Il est certain qu’il y a dans certaines parties de son œuvre une poésie domestique, telle que peut l’aimer un réalisme non pas « cruel », comme le nôtre s’est trop souvent piqué de l’être, mais sympathique au contraire à l’homme, comme l’ont été plus que nous les étrangers. Anglais, Russes, Norvégiens. Il a certainement passé quelque chose de Rousseau dans George Eliot. Rousseau peint avec attendrissement la simplicité de la vie de famille dans les classes moyennes, tout le tracas vulgaire et charmant du ménage, les tâches journalières de la maîtresse de maison et de son monde, la propreté, l’ordre, l’aisance large et hospitalière d’une maison bourgeoise[1], la gaieté des vendanges, l’intimité des veillées.

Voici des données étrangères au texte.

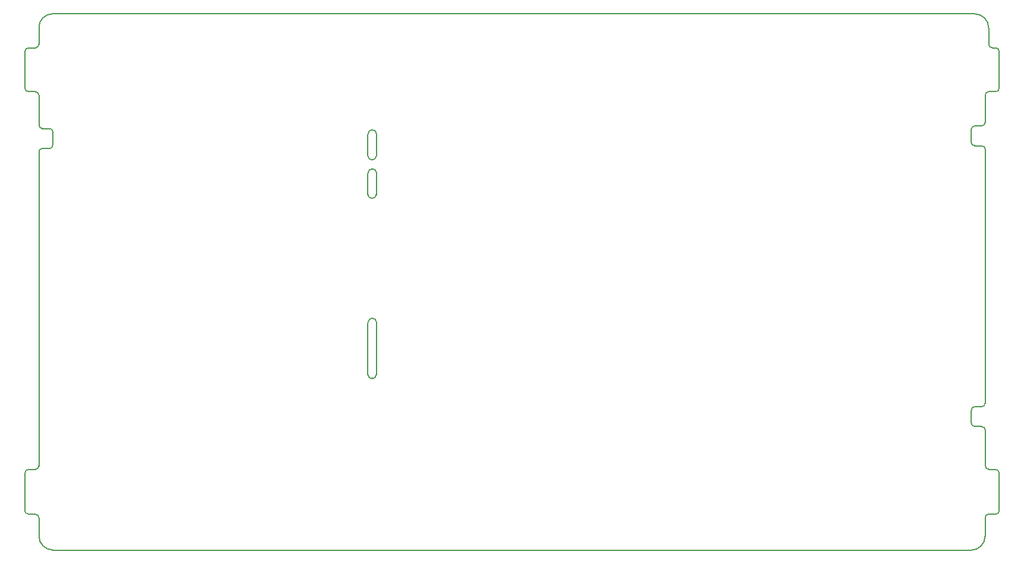
<source format=gko>
%FSTAX23Y23*%
%MOIN*%
%SFA1B1*%

%IPPOS*%
%ADD15C,0.005910*%
%ADD18C,0.005000*%
%ADD104C,0.002500*%
%LN8Â··ÖÇøµçÔ´¹ÜÀíÆ÷pcb-1*%
%LPD*%
G54D15*
X07721Y02098D02*
D01*
D01*
G75*
G03X0777I00024J0D01*
G74*G01*
Y02216D02*
D01*
D01*
G75*
G03X07721I-00024J0D01*
G74*G01*
Y02314D02*
D01*
D01*
G75*
G03X0777I00024J0D01*
G74*G01*
X0777Y01377D02*
D01*
D01*
G75*
G03X07721I-00024J0D01*
G74*G01*
Y01086D02*
D01*
D01*
G75*
G03X0777I00024J0D01*
G74*G01*
X0777Y02435D02*
D01*
D01*
G75*
G03X07721I-00024J0D01*
G74*G01*
Y02094D02*
Y02215D01*
X0777Y02095D02*
Y02216D01*
Y01376D02*
X0777Y01086D01*
X07721D02*
Y01376D01*
Y02435D02*
Y02315D01*
X0777D02*
Y02435D01*
G54D18*
X11205Y03032D02*
D01*
D01*
G75*
G03X11127Y03111I-00078J-0D01*
G74*G01*
X11205Y00301D02*
D01*
D01*
G75*
G03X11186Y00281I0J-00019D01*
G74*G01*
X11245Y00301D02*
D01*
D01*
G75*
G03X11264Y00321I0J00019D01*
G74*G01*
Y00532D02*
D01*
D01*
G75*
G03X11245Y00552I-00019J0D01*
G74*G01*
X11186Y00572D02*
D01*
D01*
G75*
G03X11205Y00552I00019J0D01*
G74*G01*
X11264Y029D02*
D01*
D01*
G75*
G03X11245Y02919I-00019J-0D01*
G74*G01*
X11205Y02939D02*
D01*
D01*
G75*
G03X11225Y02919I00019J-0D01*
G74*G01*
X11107Y00099D02*
D01*
D01*
G75*
G03X11186Y00178I0J00078D01*
G74*G01*
X05953Y03111D02*
D01*
D01*
G75*
G03X05875Y03032I0J-00078D01*
G74*G01*
X05855Y02919D02*
D01*
D01*
G75*
G03X05875Y02939I0J00019D01*
G74*G01*
X05816Y02919D02*
D01*
D01*
G75*
G03X05796Y029I0J-00019D01*
G74*G01*
Y02693D02*
D01*
D01*
G75*
G03X05816Y02673I00019J-0D01*
G74*G01*
X05875Y02653D02*
D01*
D01*
G75*
G03X05855Y02673I-00019J-0D01*
G74*G01*
X05875Y02486D02*
D01*
D01*
G75*
G03X05894Y02466I00019J-0D01*
G74*G01*
X05953Y02447D02*
D01*
D01*
G75*
G03X05934Y02466I-00019J-0D01*
G74*G01*
X05875Y00281D02*
D01*
D01*
G75*
G03X05855Y00301I-00019J0D01*
G74*G01*
Y00552D02*
D01*
D01*
G75*
G03X05875Y00572I0J00019D01*
G74*G01*
X05934Y02354D02*
D01*
D01*
G75*
G03X05953Y02374I0J00019D01*
G74*G01*
X05894Y02354D02*
D01*
D01*
G75*
G03X05875Y02335I0J-00019D01*
G74*G01*
X05816Y00552D02*
D01*
D01*
G75*
G03X05796Y00532I0J-00019D01*
G74*G01*
Y00321D02*
D01*
D01*
G75*
G03X05816Y00301I00019J0D01*
G74*G01*
X05875Y00178D02*
D01*
D01*
G75*
G03X05953Y00099I00078J-0D01*
G74*G01*
X11186Y0235D02*
D01*
D01*
G75*
G03X11166Y02369I-00019J-0D01*
G74*G01*
X11107Y02389D02*
D01*
D01*
G75*
G03X11127Y02369I00019J-0D01*
G74*G01*
Y02481D02*
D01*
D01*
G75*
G03X11107Y02462I-0J-00019D01*
G74*G01*
X11166Y02481D02*
D01*
D01*
G75*
G03X11186Y02501I0J00019D01*
G74*G01*
X11205Y02673D02*
D01*
D01*
G75*
G03X11186Y02653I0J-00019D01*
G74*G01*
X11245Y02673D02*
D01*
D01*
G75*
G03X11264Y02693I0J00019D01*
G74*G01*
X11107Y00813D02*
D01*
D01*
G75*
G03X11127Y00793I00019J-0D01*
G74*G01*
Y00905D02*
D01*
D01*
G75*
G03X11107Y00885I0J-00019D01*
G74*G01*
X11166Y00905D02*
D01*
D01*
G75*
G03X11186Y00925I0J00019D01*
G74*G01*
X11186Y00773D02*
D01*
D01*
G75*
G03X11166Y00793I-00019J-0D01*
G74*G01*
X11186Y00925D02*
Y0235D01*
X11186Y00572D02*
Y00773D01*
X11205Y00552D02*
X11245D01*
X11264Y02693D02*
Y029D01*
Y00321D02*
Y00532D01*
X11225Y02919D02*
X11245D01*
X11205Y00301D02*
X11245D01*
X11205Y02939D02*
Y03032D01*
X11186Y00178D02*
Y00281D01*
X05875Y02939D02*
Y03032D01*
Y00178D02*
Y00281D01*
X05816Y02919D02*
X05855D01*
X05816Y00301D02*
X05855D01*
X05796Y02693D02*
Y029D01*
Y00321D02*
Y00532D01*
X05816Y02673D02*
X05855D01*
X05816Y00552D02*
X05855D01*
X05875Y02486D02*
Y02653D01*
Y00572D02*
Y02335D01*
X05894Y02466D02*
X05934D01*
X05894Y02354D02*
X05934D01*
X05953Y02374D02*
Y02447D01*
Y03111D02*
X11127D01*
X05953Y00099D02*
X11107D01*
Y02389D02*
Y02462D01*
X11127Y02369D02*
X11166D01*
X11127Y02481D02*
X11166D01*
X11186Y02501D02*
Y02653D01*
X11205Y02673D02*
X11245D01*
X11107Y00813D02*
Y00885D01*
X11127Y00793D02*
X11166D01*
X11127Y00905D02*
X11166D01*
G54D104*
X11187Y00232D02*
D01*
D01*
G75*
G03X11184I-00001J0D01*
G74*G01*
D01*
G75*
G03X11187I00001J0D01*
G74*G01*
M02*
</source>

Cet intérieur de Julie, cette maison champêtre, avec son pressoir, sa laiterie, ses noyers, sa basse-cour, toute cette vie bruyante et joyeuse, les coqs qui chantent, les bœufs qui mugissent, les chariots qu’on attelle, les ouvriers qui rentrent, voilà du réel, que Rousseau détaille complaisamment dans sa pittoresque familiarité. Une bonne partie des sujets d’estampes qu’il a indiqués pour l’illustration du roman, sont des scènes de la vie bourgeoise, curieusement exactes bien que sentimentales. Il a souvent rêvé d’une « petite maison blanche aux contrevents verts », avec

  1. Nouvelle Héloïse, 4e partie, l. 11 ; 5e p. l. 2 et 7.